SV: Yes, my next book is called Sonic Possible Worlds: Hearing the Continuum of Sound, and if I can plug it here, it’s going to come out in June this year (2014). My last book, Listening to Noise and Silence, ends with a chapter called Now that is all about the constant ‘now’ of sound, and about where this sonic now meets memory in present perception. And somehow, the whole book, it seems to me now, reflecting on it after its publication, is somehow about accessing an other layer of the world – the world built by Tarkovsky’s refrain and evoked through a Bergsonian sense of memory in sound. We listen out for sounds of cars, of loudspeakers, of announcements and of language, because obviously these sounds are vital signifiers, related to our daily lives and survival. But there are other signifiers, relationships and materialities, at least potentially accessible through a sonic sensibility, that could provide a whole other sense of the world. And that led me to use the idea of possible worlds in my next book, and sparked my intrigue with possible world theory. Within that philosophy there are some unorthodox characters, like David K. Lewis, for whom every world that is possible is an actual world for somebody.

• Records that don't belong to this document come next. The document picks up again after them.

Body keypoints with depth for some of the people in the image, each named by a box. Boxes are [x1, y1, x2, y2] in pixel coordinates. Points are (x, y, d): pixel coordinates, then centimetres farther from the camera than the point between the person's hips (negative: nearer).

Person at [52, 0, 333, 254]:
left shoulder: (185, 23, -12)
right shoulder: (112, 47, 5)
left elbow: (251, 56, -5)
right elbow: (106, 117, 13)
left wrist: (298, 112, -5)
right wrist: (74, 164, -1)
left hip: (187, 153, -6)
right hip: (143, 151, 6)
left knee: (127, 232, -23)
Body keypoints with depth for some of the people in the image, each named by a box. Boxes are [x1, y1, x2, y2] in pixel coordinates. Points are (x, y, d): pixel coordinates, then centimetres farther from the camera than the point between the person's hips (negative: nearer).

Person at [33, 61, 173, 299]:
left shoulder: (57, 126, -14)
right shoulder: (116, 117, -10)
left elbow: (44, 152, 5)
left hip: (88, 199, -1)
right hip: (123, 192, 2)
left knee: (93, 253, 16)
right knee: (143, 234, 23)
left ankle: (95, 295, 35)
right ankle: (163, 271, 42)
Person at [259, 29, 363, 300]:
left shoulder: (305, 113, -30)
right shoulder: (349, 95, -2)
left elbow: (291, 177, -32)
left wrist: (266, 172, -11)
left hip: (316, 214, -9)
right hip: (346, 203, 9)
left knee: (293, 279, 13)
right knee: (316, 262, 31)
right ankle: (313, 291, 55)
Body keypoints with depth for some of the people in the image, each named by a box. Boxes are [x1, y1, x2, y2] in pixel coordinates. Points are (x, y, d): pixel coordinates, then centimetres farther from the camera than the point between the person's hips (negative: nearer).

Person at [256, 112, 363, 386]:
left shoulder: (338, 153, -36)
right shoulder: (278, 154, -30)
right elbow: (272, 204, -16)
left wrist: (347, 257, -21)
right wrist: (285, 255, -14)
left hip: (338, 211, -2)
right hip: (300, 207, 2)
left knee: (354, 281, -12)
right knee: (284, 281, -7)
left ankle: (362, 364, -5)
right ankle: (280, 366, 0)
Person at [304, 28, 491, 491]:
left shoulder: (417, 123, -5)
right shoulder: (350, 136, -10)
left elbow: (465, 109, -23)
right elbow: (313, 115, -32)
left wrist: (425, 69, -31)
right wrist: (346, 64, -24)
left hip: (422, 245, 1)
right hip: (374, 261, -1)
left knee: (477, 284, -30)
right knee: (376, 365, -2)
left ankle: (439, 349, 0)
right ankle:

That sort of thought really comes together with my idea that, more often than not, we misunderstand each other and only in moments of coincidence do we understand each other that I mentioned earlier. Since your world is your actual world because it is possible for you, and there are some aspects of your world that are completely impossible for me, completely inaccessible to me and do not hold up for me. In turn there are some worlds that are possible for me only, like the way my actual world is possible for me because it’s accessible to me and I inhabit it. Lewis talks about how inhabiting the world is what makes it real to you, and of course, he still says so as a logician, where its not about the “really” real world, but about the world of language and thought. But through marrying his radical realist conception of possible worlds with Maurice Merleau-Ponty’s phenomenological lifeworlds, I come to possible lifeworlds and of course, I had already talked of sonic lifeworlds, and now they become sonic possible lifeworlds, and this opened up new possibilities about how we inhabit the soundscape, and how it becomes possible as an actuality and thus how other worlds, as other possibilities of this world, become accessible through sound also.
So on the one hand there is an aesthetic dialogue to be had about artworks and how we can access them through possible world theory married with phenomenology, but there are also real political and social implications in a conceptual sonic possible lifeworld. It makes accessible, as in thinkable, all the works, languages, people, cultures and traditions that are excluded from or at the margins of our so called ‘actual’ world, representing at best an inferior possibility. A sonic sensibility provides different access to those possibilities that we even sometimes declare as impossibilities, and that remain inaudible not because they do not sound but because for ideological, social or political or even aesthetic reasons we cannot hear them and thus we grant them no actuality. In this sense listening and sound, conceptual and actual, become tools to access the as yet inaudible, the possible impossible, to make the sounding but unheard take part in the configuration of actual reality.